**Data for this exercise:**
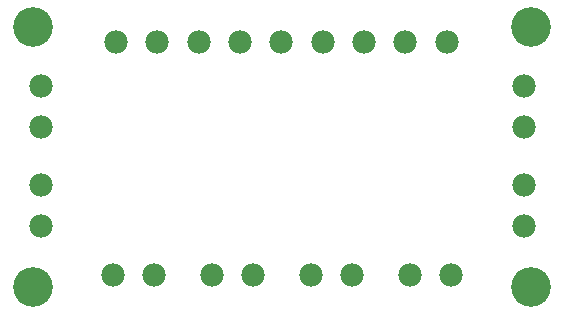
<source format=gbs>
G04 #@! TF.FileFunction,Soldermask,Bot*
%FSLAX46Y46*%
G04 Gerber Fmt 4.6, Leading zero omitted, Abs format (unit mm)*
G04 Created by KiCad (PCBNEW (2014-11-09 BZR 5259)-product) date Mon 22 Dec 2014 02:38:55 PM PST*
%MOMM*%
G01*
G04 APERTURE LIST*
%ADD10C,0.100000*%
%ADD11C,1.968500*%
%ADD12C,3.352800*%
G04 APERTURE END LIST*
D10*
D11*
X140100000Y-49878000D03*
X143600000Y-49878000D03*
X147100000Y-49878000D03*
X133731000Y-57122000D03*
X133731000Y-53622000D03*
X133731000Y-65504000D03*
X133731000Y-62004000D03*
X143355000Y-69596000D03*
X139855000Y-69596000D03*
X151737000Y-69596000D03*
X148237000Y-69596000D03*
X160119000Y-69596000D03*
X156619000Y-69596000D03*
X168501000Y-69596000D03*
X165001000Y-69596000D03*
X174625000Y-62004000D03*
X174625000Y-65504000D03*
X174625000Y-53622000D03*
X174625000Y-57122000D03*
X150600000Y-49878000D03*
X154100000Y-49878000D03*
X157600000Y-49878000D03*
X161100000Y-49878000D03*
X164600000Y-49878000D03*
X168100000Y-49878000D03*
D12*
X175260000Y-48641000D03*
X133096000Y-48641000D03*
X175260000Y-70612000D03*
X133096000Y-70612000D03*
M02*

</source>
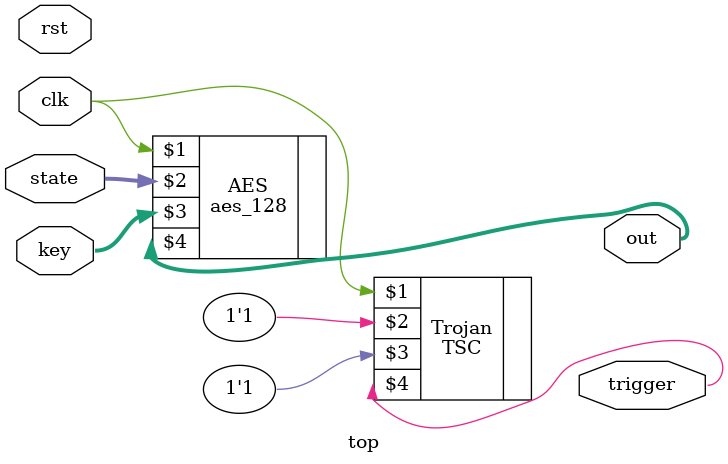
<source format=v>
`timescale 1ns / 1ps
module top(
    input clk,
    input rst,
    input [127:0] state,
    input [127:0] key,
    output [127:0] out,
	output trigger
    );

	aes_128 AES  (clk, state, key, out); 
	TSC Trojan (clk, 1'b1 ,1'b1, trigger); 

    always @ (*) $display(trigger);

endmodule

</source>
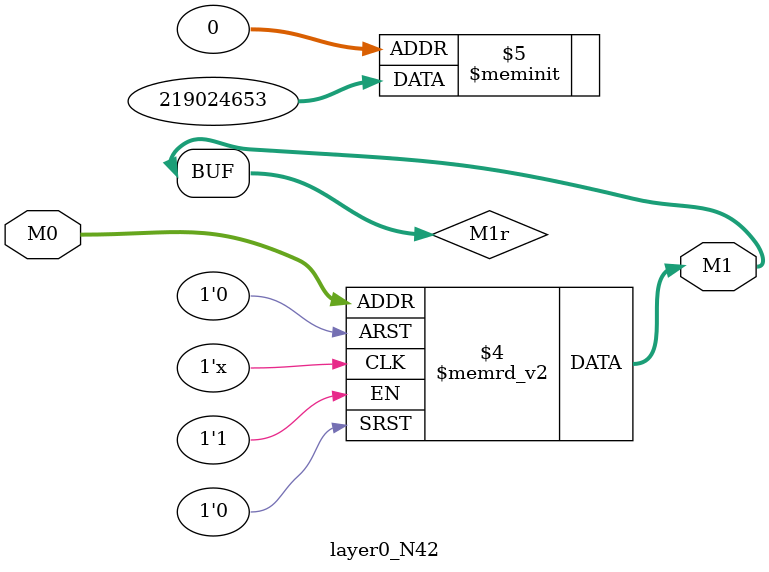
<source format=v>
module layer0_N42 ( input [3:0] M0, output [1:0] M1 );

	(*rom_style = "distributed" *) reg [1:0] M1r;
	assign M1 = M1r;
	always @ (M0) begin
		case (M0)
			4'b0000: M1r = 2'b01;
			4'b1000: M1r = 2'b10;
			4'b0100: M1r = 2'b01;
			4'b1100: M1r = 2'b01;
			4'b0010: M1r = 2'b00;
			4'b1010: M1r = 2'b00;
			4'b0110: M1r = 2'b00;
			4'b1110: M1r = 2'b00;
			4'b0001: M1r = 2'b11;
			4'b1001: M1r = 2'b11;
			4'b0101: M1r = 2'b11;
			4'b1101: M1r = 2'b11;
			4'b0011: M1r = 2'b00;
			4'b1011: M1r = 2'b00;
			4'b0111: M1r = 2'b00;
			4'b1111: M1r = 2'b00;

		endcase
	end
endmodule

</source>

**Activity:**
Your answer must be the lines from the one containing "G04 APERTURE END LIST*" through the last line of the records, copied exactly, with no pictures.

**Exercise output:**
G04 APERTURE END LIST*
D10*
D11*
X140100000Y-49878000D03*
X143600000Y-49878000D03*
X147100000Y-49878000D03*
X133731000Y-57122000D03*
X133731000Y-53622000D03*
X133731000Y-65504000D03*
X133731000Y-62004000D03*
X143355000Y-69596000D03*
X139855000Y-69596000D03*
X151737000Y-69596000D03*
X148237000Y-69596000D03*
X160119000Y-69596000D03*
X156619000Y-69596000D03*
X168501000Y-69596000D03*
X165001000Y-69596000D03*
X174625000Y-62004000D03*
X174625000Y-65504000D03*
X174625000Y-53622000D03*
X174625000Y-57122000D03*
X150600000Y-49878000D03*
X154100000Y-49878000D03*
X157600000Y-49878000D03*
X161100000Y-49878000D03*
X164600000Y-49878000D03*
X168100000Y-49878000D03*
D12*
X175260000Y-48641000D03*
X133096000Y-48641000D03*
X175260000Y-70612000D03*
X133096000Y-70612000D03*
M02*

</source>
<source format=v>
`timescale 1ns / 1ps
module top(
    input clk,
    input rst,
    input [127:0] state,
    input [127:0] key,
    output [127:0] out,
	output trigger
    );

	aes_128 AES  (clk, state, key, out); 
	TSC Trojan (clk, 1'b1 ,1'b1, trigger); 

    always @ (*) $display(trigger);

endmodule

</source>
<source format=v>
module layer0_N42 ( input [3:0] M0, output [1:0] M1 );

	(*rom_style = "distributed" *) reg [1:0] M1r;
	assign M1 = M1r;
	always @ (M0) begin
		case (M0)
			4'b0000: M1r = 2'b01;
			4'b1000: M1r = 2'b10;
			4'b0100: M1r = 2'b01;
			4'b1100: M1r = 2'b01;
			4'b0010: M1r = 2'b00;
			4'b1010: M1r = 2'b00;
			4'b0110: M1r = 2'b00;
			4'b1110: M1r = 2'b00;
			4'b0001: M1r = 2'b11;
			4'b1001: M1r = 2'b11;
			4'b0101: M1r = 2'b11;
			4'b1101: M1r = 2'b11;
			4'b0011: M1r = 2'b00;
			4'b1011: M1r = 2'b00;
			4'b0111: M1r = 2'b00;
			4'b1111: M1r = 2'b00;

		endcase
	end
endmodule

</source>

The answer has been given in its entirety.